Also, if you want to CONFIRM that rmmod/modprobe is reasonable we can do a few now...just advise the direction you want to take.

jchodera commented 9 years ago

I'll turn this over to @danielparton to find the most expedient way forward.

danielparton commented 9 years ago

Ok I'll check with Theo. The rmmod/modprob action did seem to resolve the problem previously, so I think at this point it makes sense to rmmod/modprobe all nodes - no need for further confirmation.

tatarsky commented 9 years ago

OK. Just for relatively confirmation I've slapped a reservation on gpu-1-4 and gpu-1-5 after confirming no Theo jobs are on them....reloading nvidia driver and I'll slap a property on them to test if you want.

jchodera commented 9 years ago

If Theo's jobs will be done shortly, you can just rmmod/modprobe everything. @danielparton will talk with him.

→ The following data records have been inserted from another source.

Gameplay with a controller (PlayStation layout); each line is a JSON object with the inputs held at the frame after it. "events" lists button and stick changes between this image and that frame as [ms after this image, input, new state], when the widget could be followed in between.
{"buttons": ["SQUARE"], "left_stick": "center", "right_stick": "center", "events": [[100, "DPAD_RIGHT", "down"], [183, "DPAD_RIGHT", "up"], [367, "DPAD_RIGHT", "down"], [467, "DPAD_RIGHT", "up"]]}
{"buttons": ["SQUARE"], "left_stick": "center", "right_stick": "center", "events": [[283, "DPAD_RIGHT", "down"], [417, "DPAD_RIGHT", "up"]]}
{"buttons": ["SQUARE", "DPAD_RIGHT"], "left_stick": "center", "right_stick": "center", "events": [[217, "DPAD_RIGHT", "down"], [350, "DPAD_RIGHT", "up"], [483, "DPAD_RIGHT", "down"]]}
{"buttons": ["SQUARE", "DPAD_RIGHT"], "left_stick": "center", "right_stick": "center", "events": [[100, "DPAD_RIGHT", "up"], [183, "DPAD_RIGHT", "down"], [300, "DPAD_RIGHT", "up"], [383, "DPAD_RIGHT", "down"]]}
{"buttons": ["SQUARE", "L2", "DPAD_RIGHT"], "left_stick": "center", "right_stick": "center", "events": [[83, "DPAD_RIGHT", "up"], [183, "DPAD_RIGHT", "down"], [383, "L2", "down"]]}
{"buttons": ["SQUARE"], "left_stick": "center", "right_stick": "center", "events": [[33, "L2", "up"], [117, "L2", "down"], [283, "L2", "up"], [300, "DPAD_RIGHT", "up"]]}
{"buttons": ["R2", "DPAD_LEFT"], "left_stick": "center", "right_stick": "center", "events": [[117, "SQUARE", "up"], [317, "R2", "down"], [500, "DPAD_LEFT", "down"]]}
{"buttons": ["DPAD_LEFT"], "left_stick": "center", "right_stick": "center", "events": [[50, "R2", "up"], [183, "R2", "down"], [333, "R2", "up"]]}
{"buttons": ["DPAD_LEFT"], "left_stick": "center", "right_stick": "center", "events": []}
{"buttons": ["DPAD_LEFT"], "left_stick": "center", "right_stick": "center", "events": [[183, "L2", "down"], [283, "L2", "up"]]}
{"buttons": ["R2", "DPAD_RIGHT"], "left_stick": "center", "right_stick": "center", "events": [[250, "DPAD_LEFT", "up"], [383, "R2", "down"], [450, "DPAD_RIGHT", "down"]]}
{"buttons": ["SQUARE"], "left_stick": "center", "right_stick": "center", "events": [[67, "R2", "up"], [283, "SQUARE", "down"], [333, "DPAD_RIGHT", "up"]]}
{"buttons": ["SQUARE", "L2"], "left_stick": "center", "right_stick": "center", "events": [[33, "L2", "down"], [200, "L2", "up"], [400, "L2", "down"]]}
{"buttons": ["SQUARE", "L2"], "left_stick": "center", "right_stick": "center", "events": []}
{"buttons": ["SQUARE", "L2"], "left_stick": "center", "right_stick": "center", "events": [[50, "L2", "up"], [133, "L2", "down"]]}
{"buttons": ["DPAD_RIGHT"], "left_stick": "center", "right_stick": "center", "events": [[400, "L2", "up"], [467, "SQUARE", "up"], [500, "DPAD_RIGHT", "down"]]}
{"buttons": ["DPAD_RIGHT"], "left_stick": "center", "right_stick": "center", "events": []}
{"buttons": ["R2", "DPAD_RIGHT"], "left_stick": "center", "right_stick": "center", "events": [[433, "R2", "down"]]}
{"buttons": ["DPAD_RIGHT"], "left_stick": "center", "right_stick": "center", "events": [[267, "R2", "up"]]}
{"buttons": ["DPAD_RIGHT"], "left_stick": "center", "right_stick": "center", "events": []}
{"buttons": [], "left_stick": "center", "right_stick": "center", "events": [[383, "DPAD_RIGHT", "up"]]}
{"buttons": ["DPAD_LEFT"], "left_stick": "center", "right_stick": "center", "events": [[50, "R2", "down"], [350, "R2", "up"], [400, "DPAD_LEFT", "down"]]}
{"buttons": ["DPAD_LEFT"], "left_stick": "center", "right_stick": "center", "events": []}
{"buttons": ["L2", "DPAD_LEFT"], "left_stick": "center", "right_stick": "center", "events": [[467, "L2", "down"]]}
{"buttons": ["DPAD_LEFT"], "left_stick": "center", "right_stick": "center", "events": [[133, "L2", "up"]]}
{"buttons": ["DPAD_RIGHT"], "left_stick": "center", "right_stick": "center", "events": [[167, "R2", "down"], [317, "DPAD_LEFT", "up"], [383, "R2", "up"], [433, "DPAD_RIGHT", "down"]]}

For now, it's best to remove all nodes from the gpu queue just so nothing further gets scheduled.

tatarsky commented 9 years ago

I don't believe there is a concept of "remove all nodes from the gpu queue". Its a queue based on the batch queue as far as I can see in the Torque config (need nodes batch).

I'm adding reservations for the gpu resources not in use by Theo and confirming if I disable the gpu queue that it leaves his jobs alone .

As I'm not 100% sure I'm err'ing on the side of extreme caution.

danielparton commented 9 years ago

Theo's not in - will email him. I believe the NIPS deadline is Fri Jun 5. If it's important for Theo to keep his jobs running until then, I suggest we wait until then to complete the driver reloads.

The errors I am experiencing with my simulations are sufficiently rare that I should be able to proceed for now without too much trouble.

tatarsky commented 9 years ago

Well, I'm basically half way to the "staged" method already and willing to just do the little extra work to make things move along.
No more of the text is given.